● Extract:

Objective: This study aims to explore the effects of eye exercises on the accommodative ability of Chinese school-aged children.
Methods: This study used a convenience cluster sampling and selected 149 students from grades 2– 5 in a Wenzhou primary school to participate in the intervention in June 2022. This study involved a one-month intervention teaching eye exercises using a composite feedback model. Assessments were made at 3 and 9 months post-intervention. Data collection occurred thrice, including a baseline and two follow-ups, measuring monocular and binocular accommodative facility, monocular and binocular accommodative amplitude, CISS scale, spherical equivalent refraction, and uncorrected visual acuity. Analysis used chi-square tests and generalized estimating equations to evaluate the exercises’ effectiveness, with a significance threshold of P < 0.05.
Results: 134 students completed the follow-up, including 61 females (45.52%). After teaching intervention, students showed significant improvements in the accuracy of manipulation, rhythm, acupoint location, strength effectiveness and rhythm of acupressure eye exercises (all P < 0.05), with increases of 10.37%, 13.03%, 16.96%, and 25.17%, respectively. Follow-up assessments revealed both monocular and binocular accommodative amplitude at T3 were significantly higher than at T1 and T2. Moreover, the binocular accommodative amplitude in the high-quality eye exercise group remained significantly higher than that in the low-quality group even(B=1.39,1.46, P < 0.01). Eye exercises could improve monocular and binocular accommodative amplitude in the short term(P < 0.05). High-quality eye exercises could alleviate visual fatigue (B=− 2.00--3.49, both P < 0.05). However, eye exercises did not demonstrate any advantages in affecting spherical equivalent refraction or uncorrected visual acuity (P > 0.05).

● Exercise 1: From the eye exercises abstract, quote the passage starting at "Methods: This study" and ending at "of P < 0.05.".
● Exercise 2: Decide whether each statement agrees with the eye exercises abstract, answering yes or no and quoting the words that settle it: (a) 134 students completed the follow-up. (b) The eye exercises improved uncorrected visual acuity. (c) The teaching intervention lasted three months.
The lines that come after the eye exercises abstract have nothing to do with the tasks.

● Collected material:

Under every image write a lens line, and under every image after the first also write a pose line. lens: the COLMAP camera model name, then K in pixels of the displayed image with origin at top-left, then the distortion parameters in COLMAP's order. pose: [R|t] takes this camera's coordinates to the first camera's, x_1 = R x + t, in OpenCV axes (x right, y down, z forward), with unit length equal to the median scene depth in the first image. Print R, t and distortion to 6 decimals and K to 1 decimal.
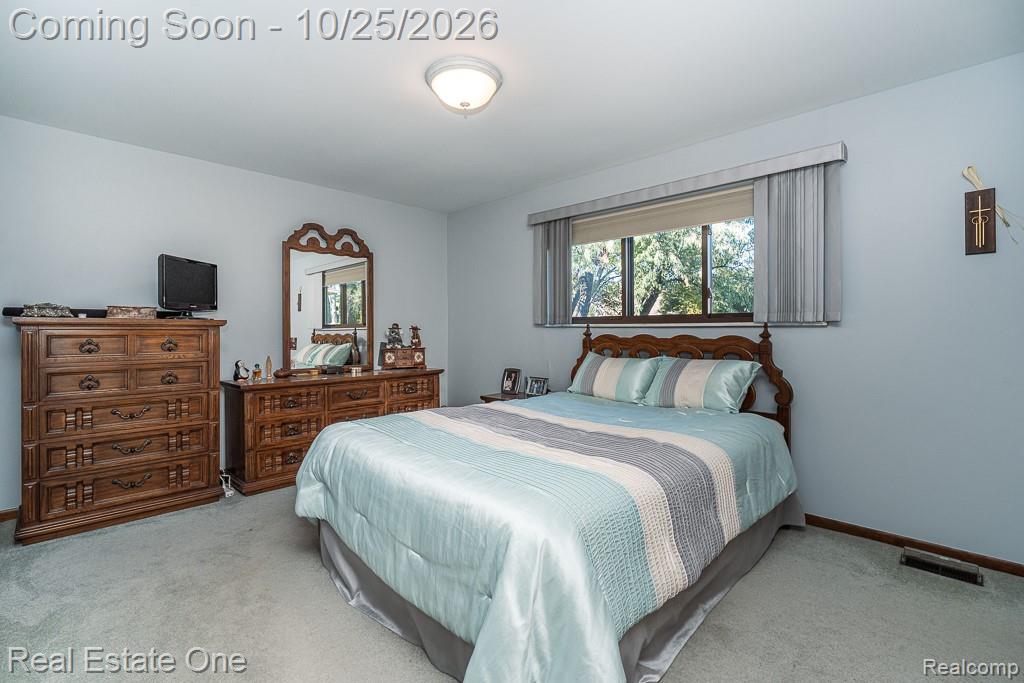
lens RADIAL K [[464.8, 0, 515.7], [0, 464.8, 343.5], [0, 0, 1]] dist [-0.001112, 0.000085]
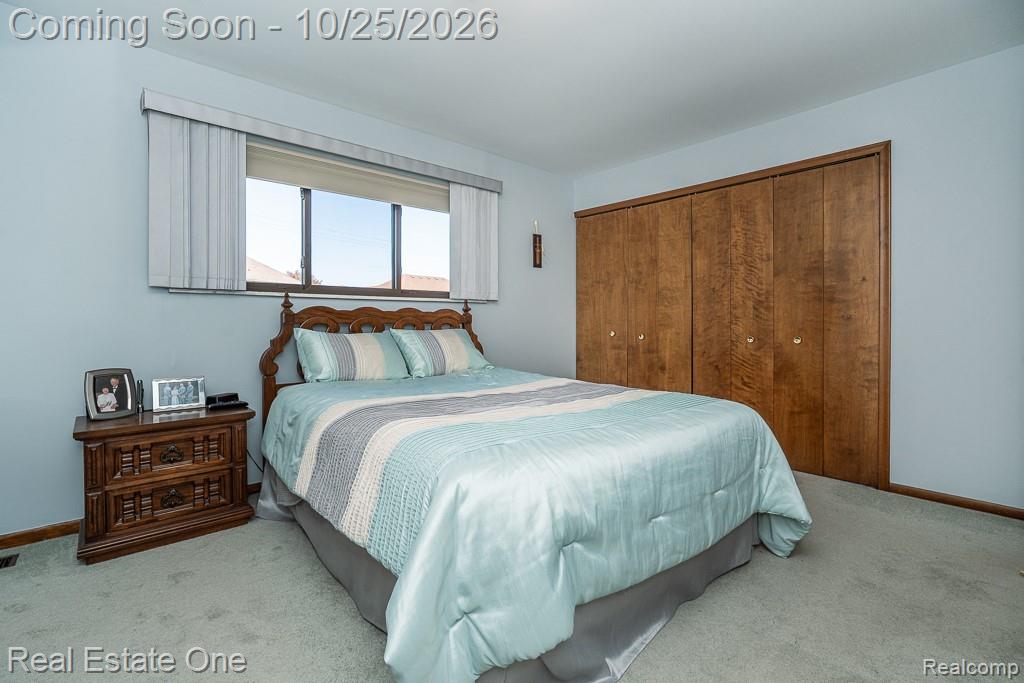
lens RADIAL K [[460.0, 0, 513.0], [0, 460.0, 334.7], [0, 0, 1]] dist [-0.000965, -0.000106]
pose [[0.072606, -0.057890, 0.995679, -0.677331], [0.004473, 0.998323, 0.057717, -0.018272], [-0.997351, 0.000264, 0.072743, 0.695642]]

● Written reply 1:
Methods: This study used a convenience cluster sampling and selected 149 students from grades 2– 5 in a Wenzhou primary school to participate in the intervention in June 2022. This study involved a one-month intervention teaching eye exercises using a composite feedback model. Assessments were made at 3 and 9 months post-intervention. Data collection occurred thrice, including a baseline and two follow-ups, measuring monocular and binocular accommodative facility, monocular and binocular accommodative amplitude, CISS scale, spherical equivalent refraction, and uncorrected visual acuity. Analysis used chi-square tests and generalized estimating equations to evaluate the exercises’ effectiveness, with a significance threshold of P < 0.05.

● Written reply 2:
(a) Yes: "134 students completed the follow-up"
(b) No: "eye exercises did not demonstrate any advantages in affecting spherical equivalent refraction or uncorrected visual acuity (P > 0.05)"
(c) No: "a one-month intervention teaching eye exercises"